The `examples/sample/` directory contains a worked example showing Foliograph output on a plain markdown document. Open `FOLIO_GRAPH.md` and `FOLIO_INDEX.md` to see the structure.

---

## Architecture

```
foliograph/
├── extractor.py     # Per-format extraction -> DocumentRecord
├── builder.py       # DocumentRecord[] -> FOLIO_GRAPH.md + FOLIO_INDEX.md
├── relationships.py # Cross-document relationship mapping
├── drift.py         # Graph drift detection
├── stats_html.py    # Token savings HTML dashboard
└── cli.py           # foliograph build / check / fetch / stats
```

---

## Contributing

Contributions welcome. The most valuable additions are:

- Better named-entity extraction
- `.xlsx` support (sheet names, column headers, key cell ranges)
- Google Docs / Notion export support
- `foliograph update` command for incremental rebuilds

Open an issue before starting a large feature.
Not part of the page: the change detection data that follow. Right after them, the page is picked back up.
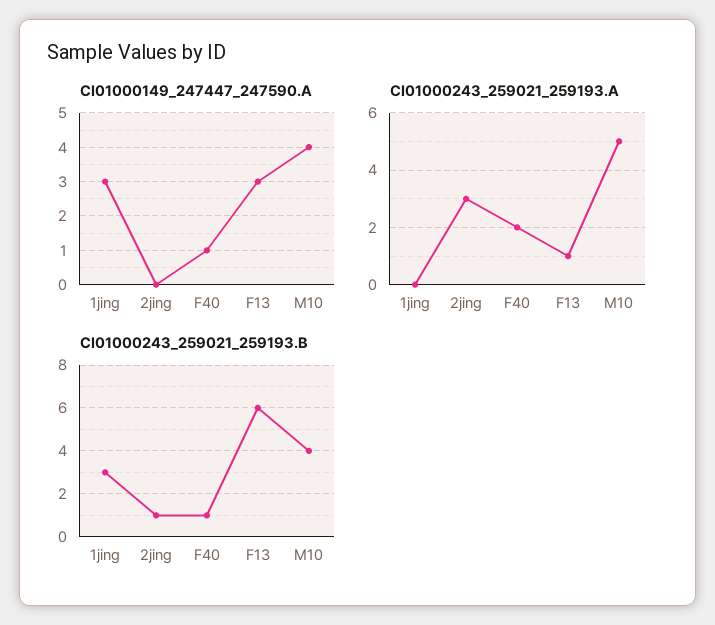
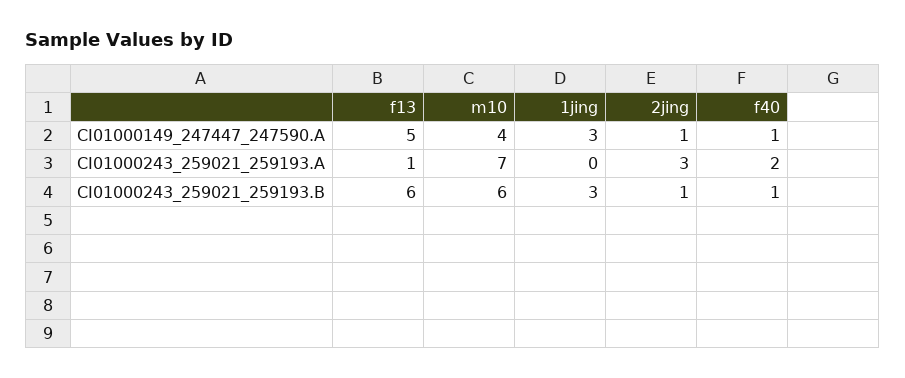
  {
    "CI01000149_247447_247590.A": {
      "1jing": 3,
-     "2jing": 0,
+     "2jing": 1,
      "F40": 1,
-     "F13": 3,
+     "F13": 5,
      "M10": 4
    },
    "CI01000243_259021_259193.A": {
      "1jing": 0,
      "2jing": 3,
      "F40": 2,
      "F13": 1,
-     "M10": 5
+     "M10": 7
    },
    "CI01000243_259021_259193.B": {
      "1jing": 3,
      "2jing": 1,
      "F40": 1,
      "F13": 6,
-     "M10": 4
+     "M10": 6
    }
  }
Some of these are already in progress.

```bash
git clone https://github.com/prasad-m-k/foliograph
cd foliograph
pip install -e ".[dev]"
pytest tests/
```

---

## License

MIT. See [LICENSE](LICENSE).

---

## Author

**Prasad MK**
Research: [ssrn.com/author=10270516](https://ssrn.com/author=10270516)

---

## Acknowledgements

Foliograph is directly inspired by [Graphify](https://github.com/safishamsi/graphify) by Safi Shamsi, which demonstrated the same approach for codebases. The core insight is to pay the indexing cost once, query from the graph every session, and that insight belongs to that project. Foliograph extends it to office documents and to claude.ai chat environments where no terminal or IDE is available.